# Probability theory. quick question regarding conditionalizing the binomial dist

1. Feb 9, 2012

### Applejacks01

Hello,
so suppose we have B(n,p), where n is discretely uniformly distributed on the integers of the interval (1,5)

Is the expected value 3p, and is the variance 3p-p^2
?

I arrived at those answers by treating n as another variable, so np/5 summed over all n is 3p, and similar logic for E(x^2) yields the variance.

Also when I use the equation E(V(Y/n)) + V(E(Y/n)) I get the same variance.
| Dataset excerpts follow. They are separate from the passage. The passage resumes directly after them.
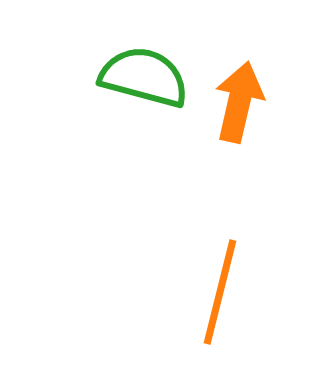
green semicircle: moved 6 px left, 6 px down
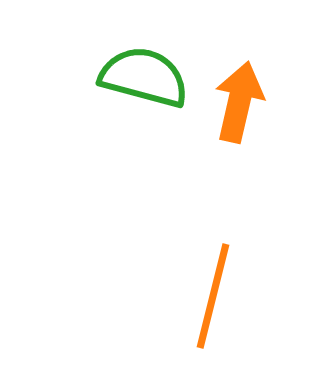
orange line: moved 7 px left, 4 px down
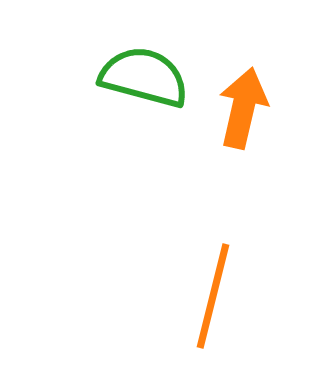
orange arrow: moved 4 px right, 6 px down
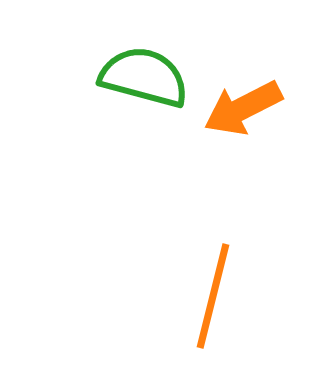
orange arrow: rotated 130 degrees counterclockwise
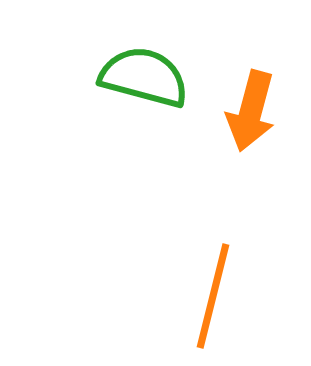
orange arrow: moved 8 px right, 3 px down; rotated 48 degrees counterclockwise
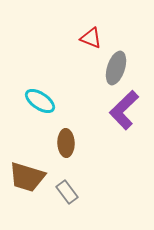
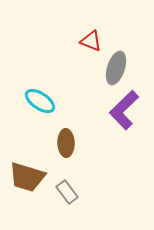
red triangle: moved 3 px down
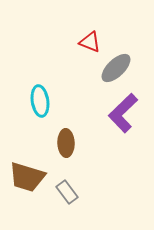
red triangle: moved 1 px left, 1 px down
gray ellipse: rotated 28 degrees clockwise
cyan ellipse: rotated 48 degrees clockwise
purple L-shape: moved 1 px left, 3 px down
However this will give a non-zero variance for p =1, which makes NO sense.

Thank you very much

Last edited: Feb 9, 2012
2. Feb 9, 2012

### Ray Vickson

If p = 1, every trial gives "success". Is there variation in the number of trials?

RGV

3. Feb 10, 2012

### Applejacks01

I didn't think about it like that. You're right..there is variation. I suppose that would make sense.

So in general, for the binomial given n, where n is distributed by f(n) we have the variance is:
Sum(Sum f(n)*B(n,p)*x^2 over all x) over all n) - (Sum(Sum f(n)*B(n,p)*x over all x) over all n))^2

Which can be simplified or evaluated much quicker using the law of total variance.

4. Feb 10, 2012

### Applejacks01

Hi, I actually have one more question.
suppose I wanted to calculate the probability that x=#successes =2.
Do I need to conditionalize f(n) = distribution of n(# trials) such that n>=2, or do I just assume that the probabilities when n=0 and 1 are 0??

5. Feb 10, 2012

### Ray Vickson

$$P\{X=2\} = \sum_{n=1}^5 f(n) P\{X=5 | n \}.$$
What do you think the values of P{X=5|n} are for n = 1 and 2?

RGV

6. Feb 10, 2012

### Applejacks01

Well actually I think that P(X=2) is Sum C(n,2) *p^2 * (1-p)^(n-2) from n = 1 to 5, and when n equals 1, C(n,2) =0.

But to directly answer your question,I would say the values are 0.

Sorry for not using latex BTW. I'm on my lunch break. Just trying to learn.

Last edited: Feb 10, 2012
7. Feb 10, 2012

### Ray Vickson

Your answer for P(X=2) is correct; the point is that you use the original f(n), and not some conditional version of it, and you let P{X=k|n} take care of the zeros or not.

Don't worry about not using LaTeX; what you wrote is clear enough and not very complicated, so it is perfectly readable without ambiguity.

RGV

8. Feb 10, 2012

### Applejacks01

Thank you so much Ray, you've been very helpful!